In Kelley, the court cited with approval the case of Funk v. General Motors Corp., 392 Mich. 91, 220 N.W.2d 641 (1974). The general contractor in Funk had actual or constructive notice of the defect in safety precautions. Funk v. General Motors Corp., 220 N.W.2d at 647 n. 9. The Michigan Court of Appeals has formulated the following test based on Funk: "[D]id the general contractor take reasonable steps to guard against readily observable, avoidable dangers?" Erickson v. Pure Oil Corp., 72 Mich. App. 330, 335, 249 N.W.2d 411, 413 (1976). It is clear from this test that a showing of actual negligence is required.
We therefore hold that it was not prejudicial error to refuse an instruction on the safety regulation where the plaintiff had failed to show Sellen's actual negligence.
The third issue is whether the trial court erred in not admitting portions of proposed expert testimony.
Hyatt sought to introduce the expert testimony of Edward R. Lucero, a retired Department of Labor and Industries employee. The court ruled that Lucero could give his opinion on the industry's standard of care but *899 granted the defendant's motion in limine that Lucero not be allowed to testify:
(1) that statutes or regulations apply and require that a barrier have been in place; (2) that defendant was obligated to provide the barrier; (3) what the regulations or statutes mean; (4) that his interpretation of the regulations and statutes show that defendant violated the regulations and/or statutes; and (5) that plaintiff would not have fallen if barriers were in place.
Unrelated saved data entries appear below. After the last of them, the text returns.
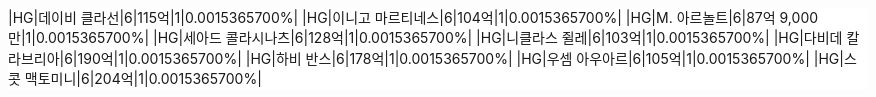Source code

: |HG|데이비 클라선|6|115억|1|0.0015365700%|
|HG|이니고 마르티네스|6|104억|1|0.0015365700%|
|HG|M. 아르놀트|6|87억 9,000만|1|0.0015365700%|
|HG|세아드 콜라시나츠|6|128억|1|0.0015365700%|
|HG|니클라스 쥘레|6|103억|1|0.0015365700%|
|HG|다비데 칼라브리아|6|190억|1|0.0015365700%|
|HG|하비 반스|6|178억|1|0.0015365700%|
|HG|우셈 아우아르|6|105억|1|0.0015365700%|
|HG|스콧 맥토미니|6|204억|1|0.0015365700%|
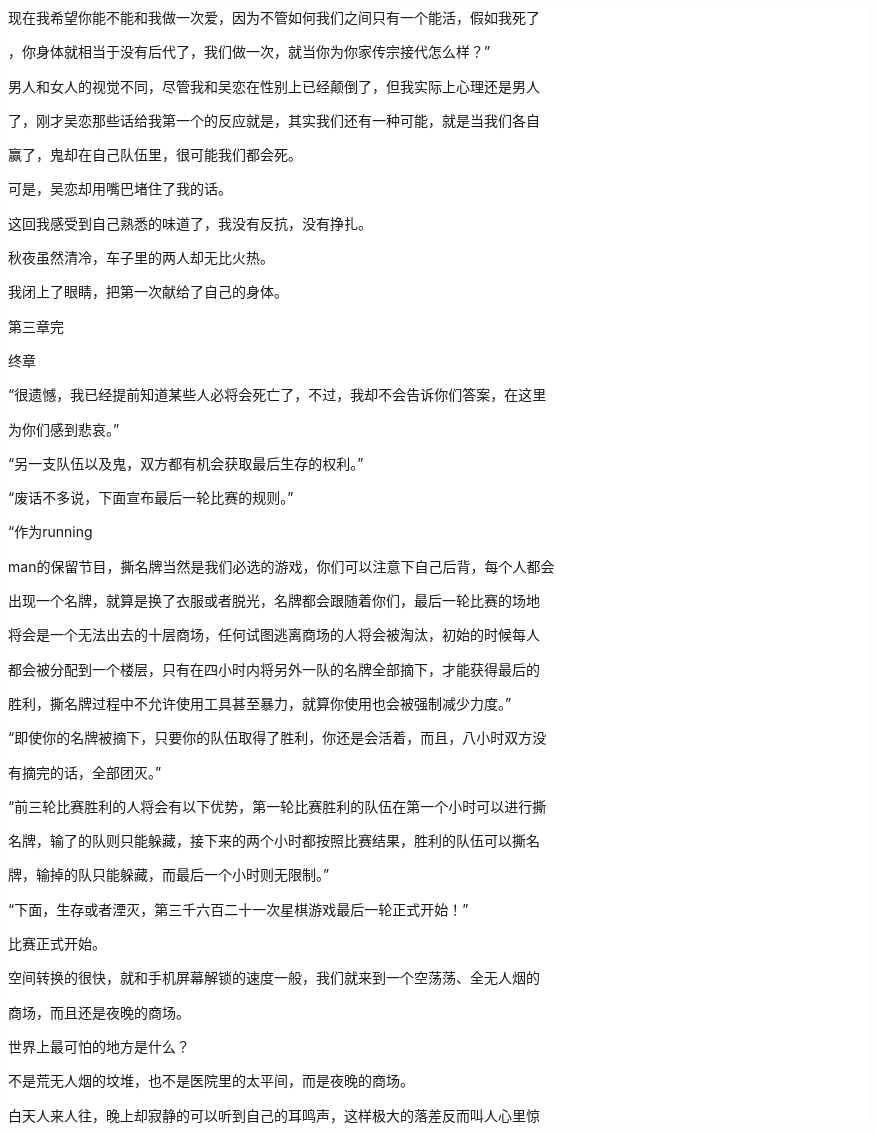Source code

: 现在我希望你能不能和我做一次爱，因为不管如何我们之间只有一个能活，假如我死了

，你身体就相当于没有后代了，我们做一次，就当你为你家传宗接代怎么样？”

男人和女人的视觉不同，尽管我和吴恋在性别上已经颠倒了，但我实际上心理还是男人

了，刚才吴恋那些话给我第一个的反应就是，其实我们还有一种可能，就是当我们各自

赢了，鬼却在自己队伍里，很可能我们都会死。

可是，吴恋却用嘴巴堵住了我的话。

这回我感受到自己熟悉的味道了，我没有反抗，没有挣扎。

秋夜虽然清冷，车子里的两人却无比火热。

我闭上了眼睛，把第一次献给了自己的身体。

第三章完

终章

“很遗憾，我已经提前知道某些人必将会死亡了，不过，我却不会告诉你们答案，在这里

为你们感到悲哀。”

“另一支队伍以及鬼，双方都有机会获取最后生存的权利。”

“废话不多说，下面宣布最后一轮比赛的规则。”

“作为running

man的保留节目，撕名牌当然是我们必选的游戏，你们可以注意下自己后背，每个人都会

出现一个名牌，就算是换了衣服或者脱光，名牌都会跟随着你们，最后一轮比赛的场地

将会是一个无法出去的十层商场，任何试图逃离商场的人将会被淘汰，初始的时候每人

都会被分配到一个楼层，只有在四小时内将另外一队的名牌全部摘下，才能获得最后的

胜利，撕名牌过程中不允许使用工具甚至暴力，就算你使用也会被强制减少力度。”

“即使你的名牌被摘下，只要你的队伍取得了胜利，你还是会活着，而且，八小时双方没

有摘完的话，全部团灭。”

“前三轮比赛胜利的人将会有以下优势，第一轮比赛胜利的队伍在第一个小时可以进行撕

名牌，输了的队则只能躲藏，接下来的两个小时都按照比赛结果，胜利的队伍可以撕名

牌，输掉的队只能躲藏，而最后一个小时则无限制。”

“下面，生存或者湮灭，第三千六百二十一次星棋游戏最后一轮正式开始！”

比赛正式开始。

空间转换的很快，就和手机屏幕解锁的速度一般，我们就来到一个空荡荡、全无人烟的

商场，而且还是夜晚的商场。

世界上最可怕的地方是什么？

不是荒无人烟的坟堆，也不是医院里的太平间，而是夜晚的商场。

白天人来人往，晚上却寂静的可以听到自己的耳鸣声，这样极大的落差反而叫人心里惊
[3] A determination of the applicable law is within the province of the trial judge, not that of an expert witness. State v. O'Connell, 83 Wash. 2d 797, 816, 523 P.2d 872 (1974). In Everett v. Diamond, 30 Wash. App. 787, 638 P.2d 605 (1981), Lucero gave expert testimony that certain Department of Labor and Industries regulations applied to the defendant's construction project and that the defendant had violated those standards. The court held that Lucero had testified as to conclusions of law, and that it was error under ER 704, albeit harmless error, to admit his testimony, Everett v. Diamond, supra at 792. The testimony Hyatt sought to introduce in this case was almost identical to that in Everett and was properly excluded.
Judgment affirmed.
CORBETT, C.J., and RINGOLD, J., concur.
*1001 UNREPORTED OPINIONS
Each of the appeals listed below has been disposed of by formal written opinion in the manner indicated. While printed publication has been withheld pursuant to RCW 2.06.040, the opinions are on file as a public record in the office of the Clerk for the Division of the Court of Appeals concerned.
NOTES
[1] The defendant asserts there was no such showing, the plaintiff does not dispute this assertion, and there is nothing on the record before us showing that the defendant was negligent.
[2] Hyatt assigned error to the court's refusal of an instruction based on this regulation. The actual instruction is not included in the Clerk's Papers or record before us. However, since respondent does not deny that such an instruction was offered, we will assume that it was, and that it tracked the language of the regulation.